Beyond wanting to control the image of the restaurant (no kitchen wants to see its carefully plated, innovative dishes become dark, murky images circulating the web the next day), there’s also the issue of diner comfort. Restaurants aren’t interested in having their guests blinded by successive flashes, or jostled by a diner at the next table who has spent the last five minutes perfecting the jaunty tilt of her hamburger bun.

And so Ramirez isn’t alone in dealing with the issue by simply banning customer photography. As I said, David Chang’s Momofuku Ko has also instituted a ban on photos, Alinea forbids flashes and tripods, and Corton forbids its guests from using flashes. But these restaurants are actually the exceptions. (It isn’t a coincidence that the places that have taken a stand against cameras are the ones least in need of the press.) New York’s Ai Fiori, for example, has no official photography policy, but general manager John Paulus says that he keeps an eye on picture-taking and will intervene when the photographs include other guests or staff. “It doesn’t go unnoticed on our part,” Paulus told me, and the staff will alert the kitchen on the grounds that the photographer may review the restaurant in some form. The reality is that, in a tough business and a shaky economy, most restaurants welcome the enthusiasm and the publicity.

But whatever the actual rules are at a given restaurant, this is really a question of etiquette that’s here to stay — especially as cell-phone cameras improve. So we should figure out some ground rules of our own.

Matt Armendariz, of the nicely photographed Matt Bites and author of On a Stick, says that taking pictures in restaurants doesn’t have to mean inconveniencing fellow customers. “It can be done well and can be done poorly,” he says, and by that he means picture quality as well as the manner in which the photos are taken. His tips for doing both well are to go early so as to disturb fewer people, ask to sit near a window for good lighting, and don’t to be afraid to contact the restaurant beforehand: “People would be surprised to see how accommodating restaurants can be, if you’re just really there to celebrate their food.”

Of course, calling ahead isn’t an option for someone hoping to review the experience anonymously. But let’s say that the photographer is careful to turn off the flash and not to disturb others — why is taking pictures during a meal still such an irksome activity for some fellow diners?

In many ways, it’s not unlike the debate over cell phones in restaurants. In a new book called Annoying: the Science of What Bugs Us, Joe Palca and Flora Lichtman discuss the cell-phone problem. Research indicates that listening to people’s cell-phone conversations bugs us not because the volume is different than an in-person conversation, but because we are programmed to fill in the blanks — we are in an “information-seeking, prediction-loving cognitive system.” Might this same explanation be used in a visual context? Perhaps it is not only the jarring flash, but the act of taking pictures itself that distracts, and therefore annoys, fellow diners. We see a camera and our instinct is to find the object of the lens.

I’d like to propose another explanation for guest irritation: technological burnout. I know I am not alone in being interrupted all day by phone calls, text messages, and incoming e-mails. On the occasions that I manage to sneak out to a restaurant, I just want a glass of wine, something delicious to eat, a little eye contact, enough time to just enjoy myself — all fleeting, and all hard to quantify, document, or post to a Flickr page.

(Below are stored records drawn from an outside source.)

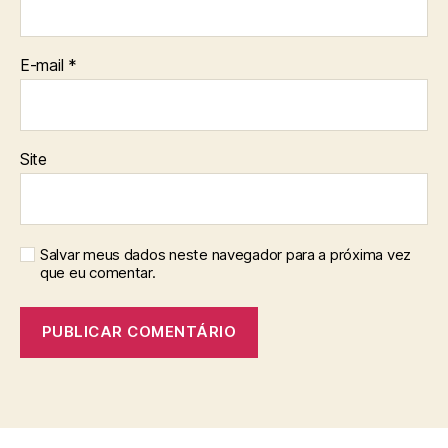
E-mail
*
Site
Salvar meus dados neste navegador para a próxima vez
que eu comentar.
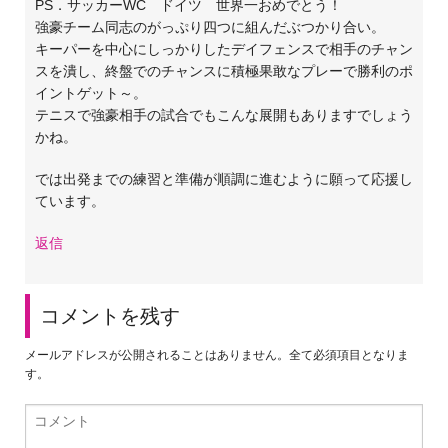
PS．サッカーWC ドイツ 世界一おめでとう！
強豪チーム同志のがっぷり四つに組んだぶつかり合い。
キーパーを中心にしっかりしたデイフェンスで相手のチャン
スを潰し、終盤でのチャンスに積極果敢なプレーで勝利のポ
イントゲット～。
テニスで強豪相手の試合でもこんな展開もありますでしょう
かね。
では出発までの練習と準備が順調に進むように願って応援し
ています。
返信
コメントを残す
メールアドレスが公開されることはありません。全て必須項目となりま
す。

So this is all a good start for the would-be Ditte Isagers of the world: turn off the flash, request photos from the restaurant when possible, shoot as far away from other guests as space allows, and make any necessary table-side photos quick and subtle.

And let’s add one final guideline: If you aren’t planning on writing about your dining experience and are instead just going to upload your food photos to Facebook so that your tenth-grade lab partner can “Like” them, consider not taking the shots. Instead, enjoy your dinner, enjoy your company, and then tweet about it on the way home.

Phoebe Damrosch is the author of Service Included: Four-Star Secrets of an Eavesdropping Waiter.